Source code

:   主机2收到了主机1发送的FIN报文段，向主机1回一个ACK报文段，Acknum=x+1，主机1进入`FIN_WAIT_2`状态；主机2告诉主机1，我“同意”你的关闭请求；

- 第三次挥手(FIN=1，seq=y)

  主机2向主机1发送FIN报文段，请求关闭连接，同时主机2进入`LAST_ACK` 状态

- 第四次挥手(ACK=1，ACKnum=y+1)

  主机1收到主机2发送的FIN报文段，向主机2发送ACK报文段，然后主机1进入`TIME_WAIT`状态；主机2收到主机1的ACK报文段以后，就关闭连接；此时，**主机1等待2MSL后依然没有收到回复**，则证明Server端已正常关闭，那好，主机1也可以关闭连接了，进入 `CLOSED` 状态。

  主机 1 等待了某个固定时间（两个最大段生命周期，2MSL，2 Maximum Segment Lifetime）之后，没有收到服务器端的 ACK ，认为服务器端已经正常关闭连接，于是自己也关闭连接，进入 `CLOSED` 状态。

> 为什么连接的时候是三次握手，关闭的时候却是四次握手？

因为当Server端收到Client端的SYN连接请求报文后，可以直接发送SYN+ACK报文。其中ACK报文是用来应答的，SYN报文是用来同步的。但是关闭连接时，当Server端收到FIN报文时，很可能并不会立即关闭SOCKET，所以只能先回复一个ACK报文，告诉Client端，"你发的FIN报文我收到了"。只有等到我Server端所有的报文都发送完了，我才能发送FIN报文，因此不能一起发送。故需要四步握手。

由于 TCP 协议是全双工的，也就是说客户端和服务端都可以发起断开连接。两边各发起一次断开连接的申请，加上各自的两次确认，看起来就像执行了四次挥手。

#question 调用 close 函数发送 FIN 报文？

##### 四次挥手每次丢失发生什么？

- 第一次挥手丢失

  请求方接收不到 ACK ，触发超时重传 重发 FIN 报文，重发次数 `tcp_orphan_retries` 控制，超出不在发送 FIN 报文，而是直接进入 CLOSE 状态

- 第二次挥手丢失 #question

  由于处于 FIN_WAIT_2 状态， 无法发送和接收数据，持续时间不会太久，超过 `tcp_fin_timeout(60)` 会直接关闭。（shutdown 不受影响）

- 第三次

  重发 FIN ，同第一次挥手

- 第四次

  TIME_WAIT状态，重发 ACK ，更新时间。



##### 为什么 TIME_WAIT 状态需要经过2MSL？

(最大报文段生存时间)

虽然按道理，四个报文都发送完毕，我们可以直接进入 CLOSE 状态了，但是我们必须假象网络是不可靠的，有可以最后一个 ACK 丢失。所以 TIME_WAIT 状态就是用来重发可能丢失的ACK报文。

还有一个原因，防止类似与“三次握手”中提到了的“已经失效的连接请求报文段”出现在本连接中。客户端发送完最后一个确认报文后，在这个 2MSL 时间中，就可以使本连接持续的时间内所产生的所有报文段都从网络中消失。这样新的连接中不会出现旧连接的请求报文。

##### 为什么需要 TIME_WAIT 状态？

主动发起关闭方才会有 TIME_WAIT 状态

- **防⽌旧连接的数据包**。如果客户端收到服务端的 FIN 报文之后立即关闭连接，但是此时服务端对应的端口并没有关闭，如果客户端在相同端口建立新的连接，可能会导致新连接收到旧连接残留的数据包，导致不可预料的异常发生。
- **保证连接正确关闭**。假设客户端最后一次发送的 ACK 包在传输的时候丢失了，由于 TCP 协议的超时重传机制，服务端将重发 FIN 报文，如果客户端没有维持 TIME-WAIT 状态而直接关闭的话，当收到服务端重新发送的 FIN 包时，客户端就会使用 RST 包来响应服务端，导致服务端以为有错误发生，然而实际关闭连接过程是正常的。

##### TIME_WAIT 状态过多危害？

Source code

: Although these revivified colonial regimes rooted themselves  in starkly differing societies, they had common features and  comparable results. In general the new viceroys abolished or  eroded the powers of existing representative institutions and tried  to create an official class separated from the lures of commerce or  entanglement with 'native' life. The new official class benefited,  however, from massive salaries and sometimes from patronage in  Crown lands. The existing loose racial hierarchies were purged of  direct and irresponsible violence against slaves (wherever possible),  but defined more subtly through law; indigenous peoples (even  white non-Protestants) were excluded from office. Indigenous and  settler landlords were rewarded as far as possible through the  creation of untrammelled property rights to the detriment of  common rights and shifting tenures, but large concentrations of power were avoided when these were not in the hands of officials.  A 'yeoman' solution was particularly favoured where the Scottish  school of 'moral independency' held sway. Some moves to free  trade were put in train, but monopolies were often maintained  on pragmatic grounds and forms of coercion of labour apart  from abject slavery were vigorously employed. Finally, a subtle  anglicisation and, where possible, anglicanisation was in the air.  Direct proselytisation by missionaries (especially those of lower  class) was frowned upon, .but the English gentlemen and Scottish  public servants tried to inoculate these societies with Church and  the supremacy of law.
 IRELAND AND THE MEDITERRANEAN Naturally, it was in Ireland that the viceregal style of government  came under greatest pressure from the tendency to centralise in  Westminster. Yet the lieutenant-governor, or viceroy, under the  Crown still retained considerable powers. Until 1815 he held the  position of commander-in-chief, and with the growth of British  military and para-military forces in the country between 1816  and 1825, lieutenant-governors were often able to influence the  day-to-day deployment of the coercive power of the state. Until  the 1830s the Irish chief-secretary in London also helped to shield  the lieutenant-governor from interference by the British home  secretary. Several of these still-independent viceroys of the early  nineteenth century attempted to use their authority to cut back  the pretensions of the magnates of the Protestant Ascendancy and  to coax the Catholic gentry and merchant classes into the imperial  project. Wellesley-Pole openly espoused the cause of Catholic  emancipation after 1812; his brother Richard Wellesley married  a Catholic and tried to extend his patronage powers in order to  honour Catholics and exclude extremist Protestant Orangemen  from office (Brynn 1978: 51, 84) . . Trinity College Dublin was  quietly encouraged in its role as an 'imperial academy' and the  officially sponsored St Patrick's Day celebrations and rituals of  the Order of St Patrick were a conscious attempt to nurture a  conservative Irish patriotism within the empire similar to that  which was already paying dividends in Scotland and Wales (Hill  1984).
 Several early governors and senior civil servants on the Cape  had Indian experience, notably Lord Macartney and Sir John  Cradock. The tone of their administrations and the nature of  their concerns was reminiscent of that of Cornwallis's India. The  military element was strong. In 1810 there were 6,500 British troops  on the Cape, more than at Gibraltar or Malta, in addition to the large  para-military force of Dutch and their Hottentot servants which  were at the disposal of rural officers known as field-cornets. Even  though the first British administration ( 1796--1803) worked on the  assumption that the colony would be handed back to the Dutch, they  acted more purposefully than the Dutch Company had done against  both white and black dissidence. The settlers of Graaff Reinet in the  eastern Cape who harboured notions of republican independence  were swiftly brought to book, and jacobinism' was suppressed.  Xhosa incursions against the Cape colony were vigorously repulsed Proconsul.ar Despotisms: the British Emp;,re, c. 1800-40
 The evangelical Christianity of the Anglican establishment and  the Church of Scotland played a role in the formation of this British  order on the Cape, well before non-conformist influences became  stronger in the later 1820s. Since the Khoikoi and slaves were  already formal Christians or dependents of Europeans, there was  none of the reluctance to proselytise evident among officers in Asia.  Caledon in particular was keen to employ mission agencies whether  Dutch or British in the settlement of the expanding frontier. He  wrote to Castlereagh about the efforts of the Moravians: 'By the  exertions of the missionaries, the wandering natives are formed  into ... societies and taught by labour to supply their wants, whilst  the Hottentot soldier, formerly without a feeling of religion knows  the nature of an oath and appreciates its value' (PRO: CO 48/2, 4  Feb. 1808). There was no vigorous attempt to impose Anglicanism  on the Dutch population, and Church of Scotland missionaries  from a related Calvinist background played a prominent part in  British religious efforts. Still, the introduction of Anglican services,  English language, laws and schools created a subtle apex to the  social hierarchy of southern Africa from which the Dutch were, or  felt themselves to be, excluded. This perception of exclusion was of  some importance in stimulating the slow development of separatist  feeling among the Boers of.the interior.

-*-*-

AIM OF THE EXERCISE: Copy out the lines of the items verbatim, starting at the line that contains "由于处于 FIN_WAIT_2 状态，" and continuing through the line that contains "##### 为什么需要 TIME_WAIT 状态？", with both of those lines included.

ANSWER AREA:
  由于处于 FIN_WAIT_2 状态， 无法发送和接收数据，持续时间不会太久，超过 `tcp_fin_timeout(60)` 会直接关闭。（shutdown 不受影响）

- 第三次

  重发 FIN ，同第一次挥手

- 第四次

  TIME_WAIT状态，重发 ACK ，更新时间。



##### 为什么 TIME_WAIT 状态需要经过2MSL？

(最大报文段生存时间)

虽然按道理，四个报文都发送完毕，我们可以直接进入 CLOSE 状态了，但是我们必须假象网络是不可靠的，有可以最后一个 ACK 丢失。所以 TIME_WAIT 状态就是用来重发可能丢失的ACK报文。

还有一个原因，防止类似与“三次握手”中提到了的“已经失效的连接请求报文段”出现在本连接中。客户端发送完最后一个确认报文后，在这个 2MSL 时间中，就可以使本连接持续的时间内所产生的所有报文段都从网络中消失。这样新的连接中不会出现旧连接的请求报文。

##### 为什么需要 TIME_WAIT 状态？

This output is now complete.